Matthew found himself hoping that this girl wasn't a cop for the simple reason that he was starting to like her. Not to mention that if she was a cop, he'd go straight back to jail, but now that his panic was receding, he was able to consider what she would be like as a comrade. He liked the idea.
"OK," he said. "So, if you're Jiandi, then it should be easy for you to prove it. Just do a show, and I'll tune in and listen to it."
"How do you know Jiandi isn't a cop?" She had a twinkle in her eye.
"Not even the cops are that devious," he said. "They couldn't stand to have all those Falun Gong ads and all that seditious talk about the party -- it wouldn't last a week, let alone years and years."
She nodded. "I think so, too. Lu, do you agree?"
Lu, still miserable looking, nodded glumly.
"Cheer up," she said. "You get to have a little solo time with your friend!"
They ended up at a new game cafe, far off on the metro line, by the Windows on the World theme-park. Matthew's father had taken him there once, and he'd gotten to dress up in ancient battle-armor, fire arrows at targets while a man with a Cantonese accent dressed like an American Indian gave him pointers. It had been fun, but nothing so nice as the games that Matthew was already playing.

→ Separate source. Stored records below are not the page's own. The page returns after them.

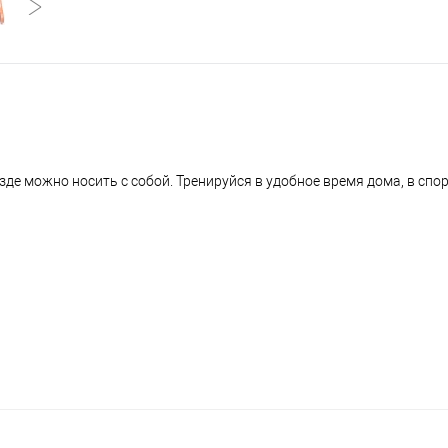
де можно носить с собой. Тренируйся в удобное время дома, в спор
1379430/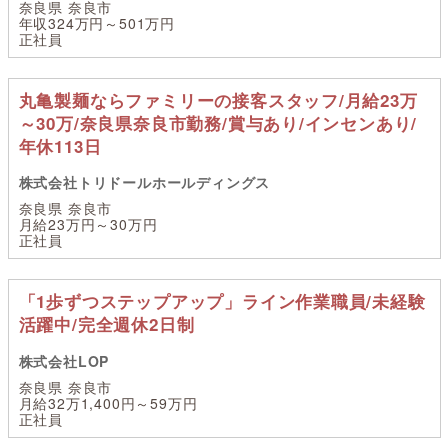
奈良県 奈良市
年収324万円～501万円
正社員
丸亀製麺ならファミリーの接客スタッフ/月給23万
～30万/奈良県奈良市勤務/賞与あり/インセンあり/
年休113日
株式会社トリドールホールディングス
奈良県 奈良市
月給23万円～30万円
正社員
「1歩ずつステップアップ」ライン作業職員/未経験
活躍中/完全週休2日制
株式会社LOP
奈良県 奈良市
月給32万1,400円～59万円
正社員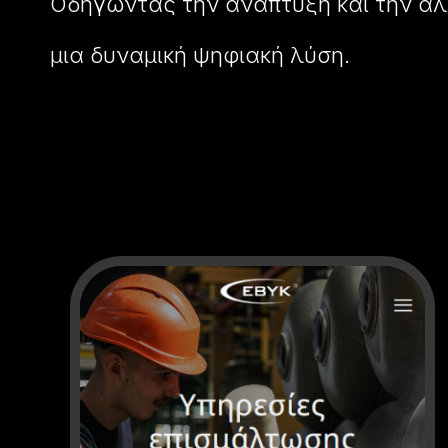
Οδηγώντας την ανάπτυξη και την α
μια δυναμική ψηφιακή λύση.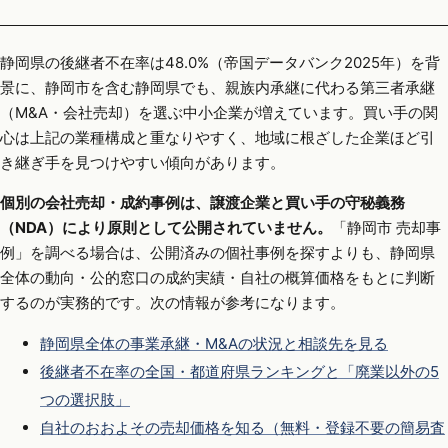
静岡県の後継者不在率は48.0%（帝国データバンク2025年）を背
景に、静岡市を含む静岡県でも、親族内承継に代わる第三者承継
（M&A・会社売却）を選ぶ中小企業が増えています。買い手の関
心は上記の業種構成と重なりやすく、地域に根ざした企業ほど引
き継ぎ手を見つけやすい傾向があります。
個別の会社売却・成約事例は、譲渡企業と買い手の守秘義務
（NDA）により原則として公開されていません。
「静岡市 売却事
例」を調べる場合は、公開済みの個社事例を探すよりも、静岡県
全体の動向・公的窓口の成約実績・自社の概算価格をもとに判断
するのが実務的です。次の情報が参考になります。
静岡県全体の事業承継・M&Aの状況と相談先を見る
後継者不在率の全国・都道府県ランキングと「廃業以外の5
つの選択肢」
自社のおおよその売却価格を知る（無料・登録不要の簡易査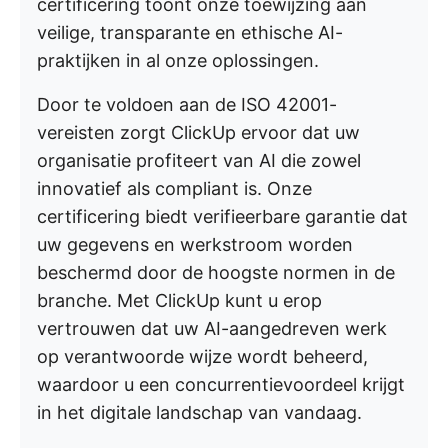
certificering toont onze toewijzing aan
veilige, transparante en ethische AI-
praktijken in al onze oplossingen.
Door te voldoen aan de ISO 42001-
vereisten zorgt ClickUp ervoor dat uw
organisatie profiteert van AI die zowel
innovatief als compliant is. Onze
certificering biedt verifieerbare garantie dat
uw gegevens en werkstroom worden
beschermd door de hoogste normen in de
branche. Met ClickUp kunt u erop
vertrouwen dat uw AI-aangedreven werk
op verantwoorde wijze wordt beheerd,
waardoor u een concurrentievoordeel krijgt
in het digitale landschap van vandaag.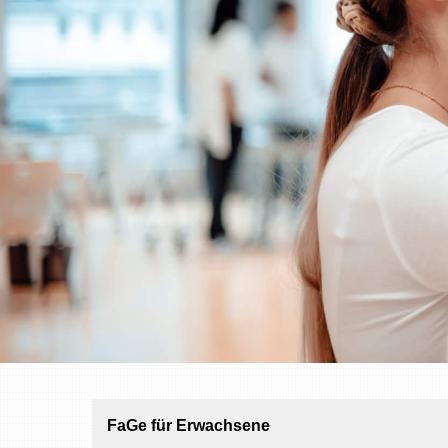
FaGe für Erwachsene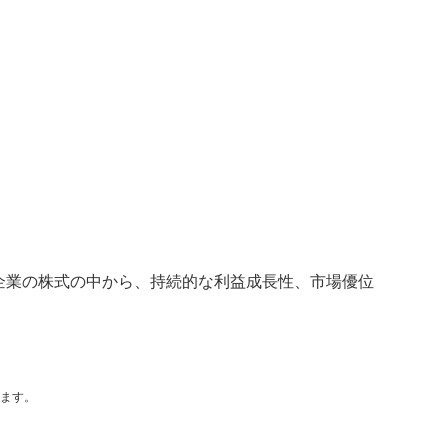
企業の株式の中から、持続的な利益成長性、市場優位
ます。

The metro let them off just around the corner from it, in front of a giant, run-down hotel that had been closed the last time Matthew came through here. The game cafe was in the former restaurant, something pirate themed with a huge fake pirate ship on the roof. Inside, it was choked with smoke and the tables had been formed into the usual long stretches with a PC every meter or so. About half of them were occupied, and in one corner of the restaurant there were fifty or sixty gamers who were clearly gold-farmers, working under the watchful eye of an older goon with a hard face and a cigarette in one corner of his mouth. It was incredibly hot inside the cafe, twenty degrees hotter than outside, and it was as dark and dank as a cave. Matthew felt instantly at home.
Lu shoved some folded up bills at the old man behind the counter, an evil-looking, toothless grandfather with a pronounced hump and two missing fingers on one hand. Lu looked back at Matthew, then ordered a plate of dumplings as well. The man drew a styrofoam tray out of a chest freezer, punctured the film on top, and put in the microwave beside him at the reception desk. "Go," he croaked, "I'll bring them to you."